Pdl, la frattura in Sicilia diventa un caso nazionale

Pubblicato il 23 Aprile 2010 - 20:30 OLTRE 6 MESI FA

Gianfranco Micciché

“L’anomalia” isolana del partito di Berlusconi, sottolineata nella riunione della direzione nazionale si chiama Pdl-Sicilia, frutto di uno strappo deciso lo scorso autunno da Gianfranco Micciché, che ha portato a una frattura netta all’Assemblea regionale: da una parte il partito ufficiale, quello dei cosiddetti “lealisti”, dall’altra gli uomini che fanno capo al sottosegretario alla Presidenza del consiglio.

I primi stanno all’opposizione del governo guidato da Raffaele Lombardo, l’autonomista che con Micciché divide l’idea di creare il Partito del Sud; i secondi sostengono il leader dell’Mpa attraverso una strana alleanza di cui fanno parte anche il Pd e l’unico esponente dell’Api all’Assemblea siciliana. Gianfranco Micciché, durante i lavori della direzione di ieri 22 aprile, aveva preparato un intervento di una decina di minuti per parlare del “caso Sicilia” e delle ragioni dello strappo, ma – secondo quanto affermano gli uomini del suo entourage – a fermarlo sarebbe stato il clima rovente generato dal confronto tra Fini e Berlusconi.

Micciché, spiegano i bene informati, aveva intenzione di ribadire la propria lealtà a Berlusconi, ma avrebbe voluto sottolineare che in Sicilia la frattura si era resa necessaria per la decisione del Pdl di non sostenere più il governo Lombardo, scelta contraria al volere di Berlusconi e degli elettori del centrodestra. I riflettori accesi da Roma sulla questione siciliana cadono in un momento delicato del governo Lombardo, alle prese con bilancio e finanziaria che dovranno essere approvati entro il 30 aprile, data di scadenza dell’esercizio provvisorio.

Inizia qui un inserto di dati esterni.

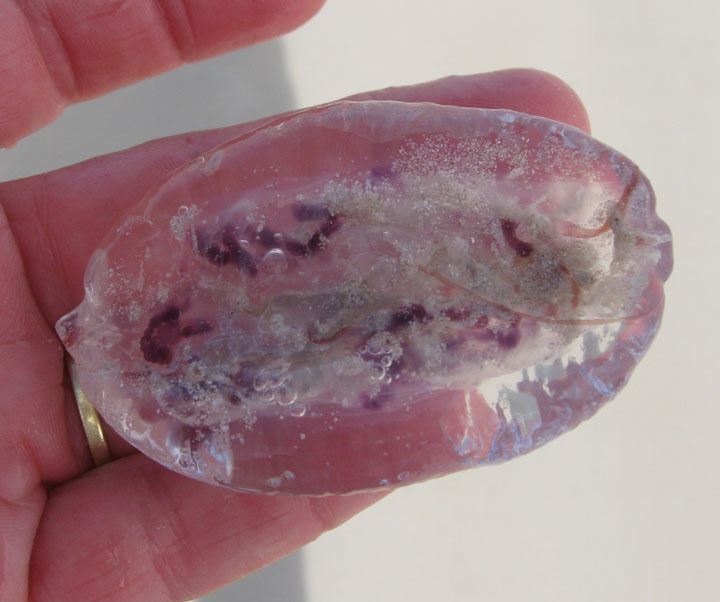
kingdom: Animalia
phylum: Cnidaria
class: Scyphozoa
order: Semaeostomeae
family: Pelagiidae
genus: Pelagia
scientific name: Pelagia noctiluca
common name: Mauve stinger
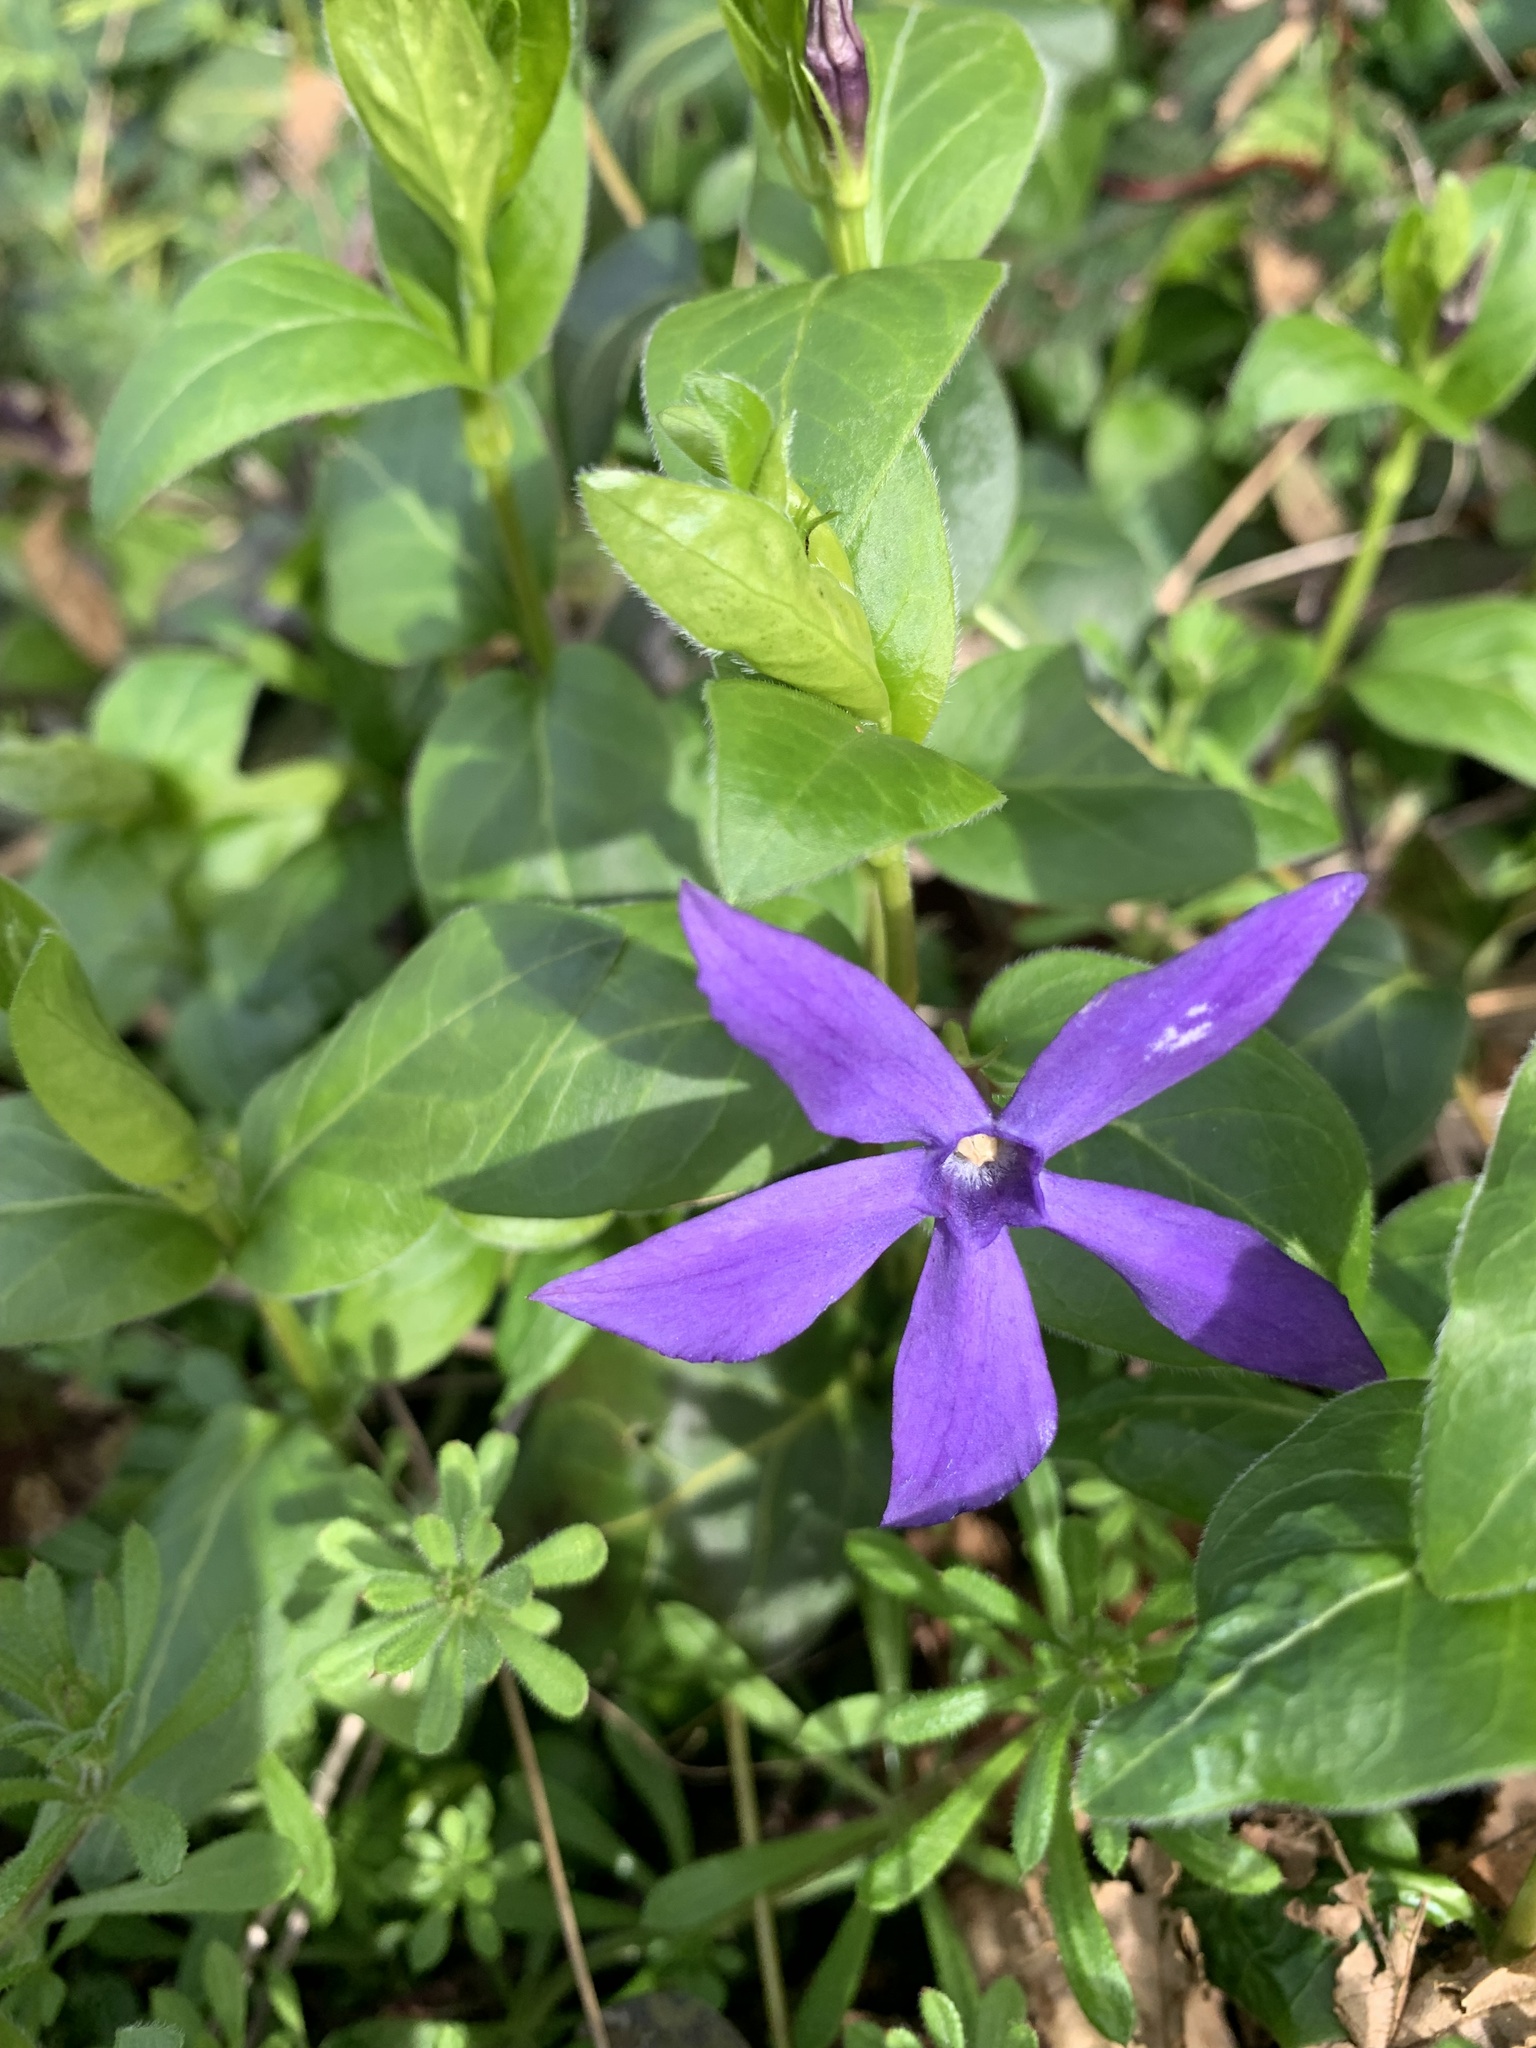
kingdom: Plantae
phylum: Tracheophyta
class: Magnoliopsida
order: Gentianales
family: Apocynaceae
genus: Vinca
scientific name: Vinca major
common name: Greater periwinkle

Se venissero a mancare i voti dei 14 deputati che fanno capo a Micciché, il rischio di una crisi sarebbe concreto. Davanti a questo scenario, il co-coordinatore del Pdl in Sicilia, Giuseppe Castiglione, spiega che «non possono più esserci due gruppi parlamentari all’Ars. Ieri il partito si è dato delle regole che valgono anche per la Sicilia: la maggioranza stabilisce la linea che il Pdl dovrà tenere». Castiglione – da tempo inviso a Micciché, ma con alleati di peso come il ministro Angelino Alfano e il presidente del Senato Renato Schifani – è convinto che esistano le condizioni per un ritorno all’unità del partito. «Intanto – ribadisce – la nostra posizione è chiara: siamo all’opposizione del governo Lombardo, che in questi giorni spaccia per innovativa una finanziaria illegibile e confusa».

Il messaggio non è poi così criptico: se il Pdl Sicilia votasse la finanziaria, sceglierebbe di mettersi fuori dal partito. Ma l’ala governativa del partito non è composta dai soli ex forzisti: sei deputati sono di solida fede finiana e a loro si aggiungono due assessori molto vicini al presidente della Camera, Nino Strano (l’uomo che agitò in Parlamento una fetta di mortadella per la caduta dell’ultimo governo Prodi) e Luigi Gentile.

I finiani, proprio dopo il “duello” tra il loro leader e Berlusconi, ritengono che quanto sta accadendo a livello nazionale sia una ragione in più per mantenere la loro posizione in Sicilia.